WHAT IS EXPECTED. The expected result is a verbatim repetition of the lines from the start of the entries through the line containing "uitwisseling van kennis levert zij een", with the pictures removed.

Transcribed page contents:
-----
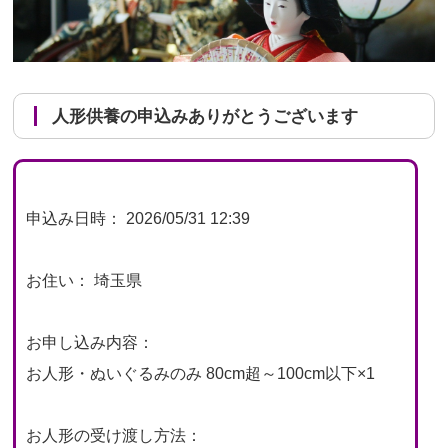
人形供養の申込みありがとうございます
申込み日時： 2026/05/31 12:39
お住い： 埼玉県
お申し込み内容：
お人形・ぬいぐるみのみ 80cm超～100cm以下×1
お人形の受け渡し方法：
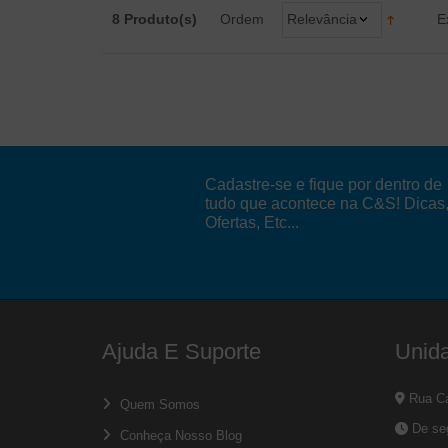
8 Produto(s)
Ordem
Relevância
E
Cadastre-se e fique por dentro de
tudo que acontece na C&S! Dicas
Ofertas, Etc...
Ajuda E Suporte
Unid
Rua Ca
Quem Somos
De seg
Conheça Nosso Blog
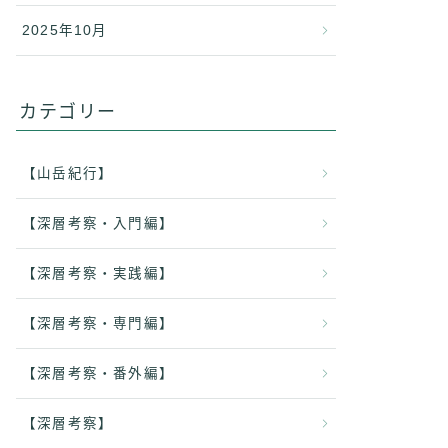
2025年10月
カテゴリー
【山岳紀行】
【深層考察・入門編】
【深層考察・実践編】
【深層考察・専門編】
【深層考察・番外編】
【深層考察】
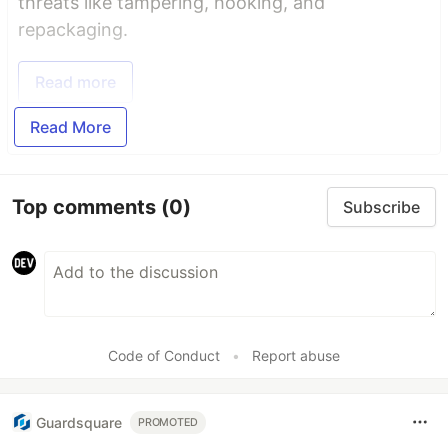
threats like tampering, hooking, and
repackaging.
Read more
Read More
Top comments
(0)
Subscribe
Code of Conduct
•
Report abuse
Guardsquare
PROMOTED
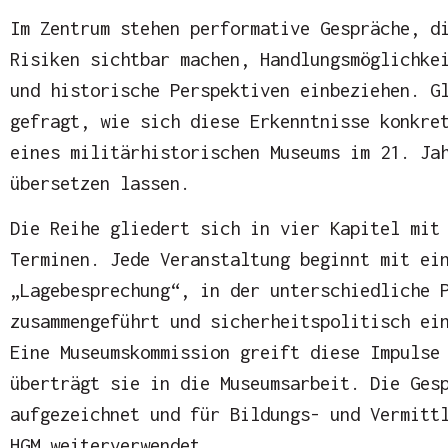
Im Zentrum stehen performative Gespräche, d
Risiken sichtbar machen, Handlungsmöglichke
und historische Perspektiven einbeziehen. G
gefragt, wie sich diese Erkenntnisse konkre
eines militärhistorischen Museums im 21. Ja
übersetzen lassen.
Die Reihe gliedert sich in vier Kapitel mit
Terminen. Jede Veranstaltung beginnt mit ei
„Lagebesprechung“, in der unterschiedliche 
zusammengeführt und sicherheitspolitisch ei
Eine Museumskommission greift diese Impulse
überträgt sie in die Museumsarbeit. Die Ges
aufgezeichnet und für Bildungs- und Vermitt
HGM weiterverwendet.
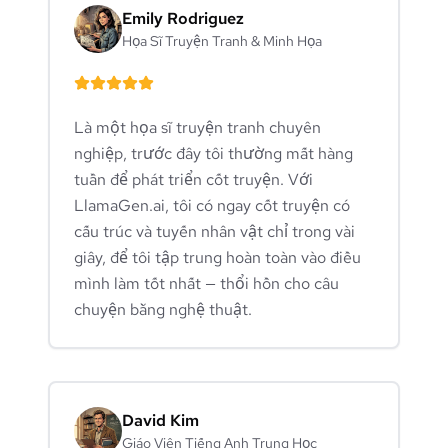
Emily Rodriguez
Họa Sĩ Truyện Tranh & Minh Họa
Là một họa sĩ truyện tranh chuyên
nghiệp, trước đây tôi thường mất hàng
tuần để phát triển cốt truyện. Với
LlamaGen.ai, tôi có ngay cốt truyện có
cấu trúc và tuyến nhân vật chỉ trong vài
giây, để tôi tập trung hoàn toàn vào điều
mình làm tốt nhất — thổi hồn cho câu
chuyện bằng nghệ thuật.
David Kim
Giáo Viên Tiếng Anh Trung Học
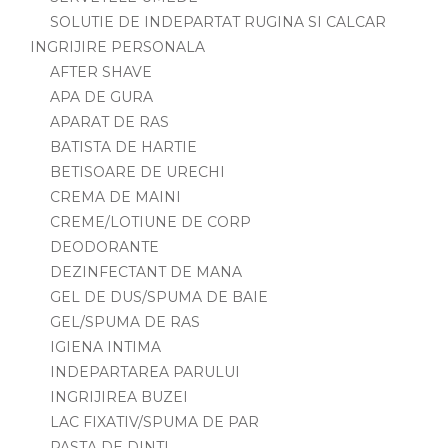
SOLUTIE DE INDEPARTAT RUGINA SI CALCAR
INGRIJIRE PERSONALA
AFTER SHAVE
APA DE GURA
APARAT DE RAS
BATISTA DE HARTIE
BETISOARE DE URECHI
CREMA DE MAINI
CREME/LOTIUNE DE CORP
DEODORANTE
DEZINFECTANT DE MANA
GEL DE DUS/SPUMA DE BAIE
GEL/SPUMA DE RAS
IGIENA INTIMA
INDEPARTAREA PARULUI
INGRIJIREA BUZEI
LAC FIXATIV/SPUMA DE PAR
PASTA DE DINTI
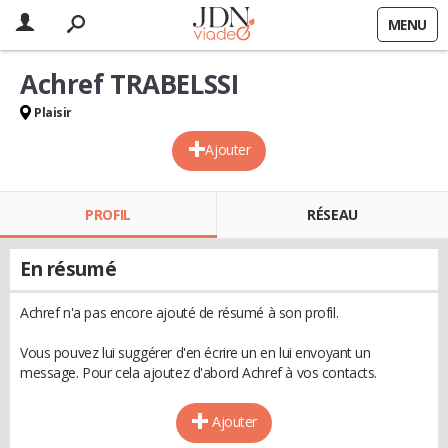
MENU
Achref TRABELSSI
Plaisir
Ajouter
PROFIL
RÉSEAU
En résumé
Achref n'a pas encore ajouté de résumé à son profil.
Vous pouvez lui suggérer d'en écrire un en lui envoyant un
message. Pour cela ajoutez d'abord Achref à vos contacts.
Ajouter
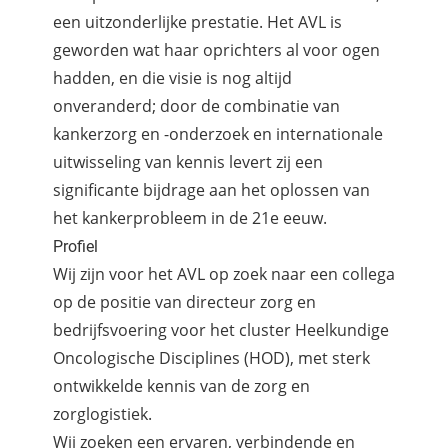
een uitzonderlijke prestatie. Het AVL is
geworden wat haar oprichters al voor ogen
hadden, en die visie is nog altijd
onveranderd; door de combinatie van
kankerzorg en -onderzoek en internationale
uitwisseling van kennis levert zij een
significante bijdrage aan het oplossen van
het kankerprobleem in de 21e eeuw.
Profiel
Wij zijn voor het AVL op zoek naar een collega
op de positie van directeur zorg en
bedrijfsvoering voor het cluster Heelkundige
Oncologische Disciplines (HOD), met sterk
ontwikkelde kennis van de zorg en
zorglogistiek.
Wij zoeken een ervaren, verbindende en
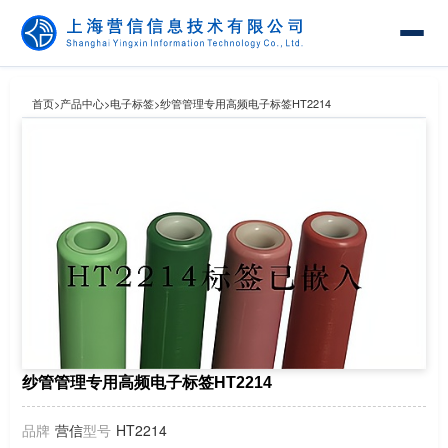
首页
>
产品中心
>
电子标签
>
纱管管理专用高频电子标签HT2214
纱管管理专用高频电子标签HT2214
品牌
营信
型号
HT2214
-----
RESULT OF THIS TASK.
人形供養の申込みありがとうございます
申込み日時： 2026/05/31 12:39
お住い： 埼玉県
お申し込み内容：
お人形・ぬいぐるみのみ 80cm超～100cm以下×1
お人形の受け渡し方法：
8 Produto(s)
Ordem
Relevância
E
Cadastre-se e fique por dentro de
tudo que acontece na C&S! Dicas
Ofertas, Etc...
Ajuda E Suporte
Unid
Rua Ca
Quem Somos
De seg
Conheça Nosso Blog
2025年10月
カテゴリー
【山岳紀行】
【深層考察・入門編】
【深層考察・実践編】
【深層考察・専門編】
【深層考察・番外編】
【深層考察】
threats like tampering, hooking, and
repackaging.
Read more
Read More
Top comments
(0)
Subscribe
Code of Conduct
•
Report abuse
Guardsquare
PROMOTED
Im Zentrum stehen performative Gespräche, d
Risiken sichtbar machen, Handlungsmöglichke
und historische Perspektiven einbeziehen. G
gefragt, wie sich diese Erkenntnisse konkre
eines militärhistorischen Museums im 21. Ja
übersetzen lassen.
Die Reihe gliedert sich in vier Kapitel mit
Terminen. Jede Veranstaltung beginnt mit ei
„Lagebesprechung“, in der unterschiedliche 
zusammengeführt und sicherheitspolitisch ei
Eine Museumskommission greift diese Impulse
überträgt sie in die Museumsarbeit. Die Ges
aufgezeichnet und für Bildungs- und Vermitt
HGM weiterverwendet.
Emily Rodriguez
Họa Sĩ Truyện Tranh & Minh Họa
Là một họa sĩ truyện tranh chuyên
nghiệp, trước đây tôi thường mất hàng
tuần để phát triển cốt truyện. Với
LlamaGen.ai, tôi có ngay cốt truyện có
cấu trúc và tuyến nhân vật chỉ trong vài
giây, để tôi tập trung hoàn toàn vào điều
mình làm tốt nhất — thổi hồn cho câu
chuyện bằng nghệ thuật.
David Kim
Giáo Viên Tiếng Anh Trung Học
SOLUTIE DE INDEPARTAT RUGINA SI CALCAR
INGRIJIRE PERSONALA
AFTER SHAVE
APA DE GURA
APARAT DE RAS
BATISTA DE HARTIE
BETISOARE DE URECHI
CREMA DE MAINI
CREME/LOTIUNE DE CORP
DEODORANTE
DEZINFECTANT DE MANA
GEL DE DUS/SPUMA DE BAIE
GEL/SPUMA DE RAS
IGIENA INTIMA
INDEPARTAREA PARULUI
INGRIJIREA BUZEI
LAC FIXATIV/SPUMA DE PAR
PASTA DE DINTI
MENU
Achref TRABELSSI
Plaisir
Ajouter
PROFIL
RÉSEAU
En résumé
Achref n'a pas encore ajouté de résumé à son profil.
Vous pouvez lui suggérer d'en écrire un en lui envoyant un
message. Pour cela ajoutez d'abord Achref à vos contacts.
Ajouter
een uitzonderlijke prestatie. Het AVL is
geworden wat haar oprichters al voor ogen
hadden, en die visie is nog altijd
onveranderd; door de combinatie van
kankerzorg en -onderzoek en internationale
uitwisseling van kennis levert zij een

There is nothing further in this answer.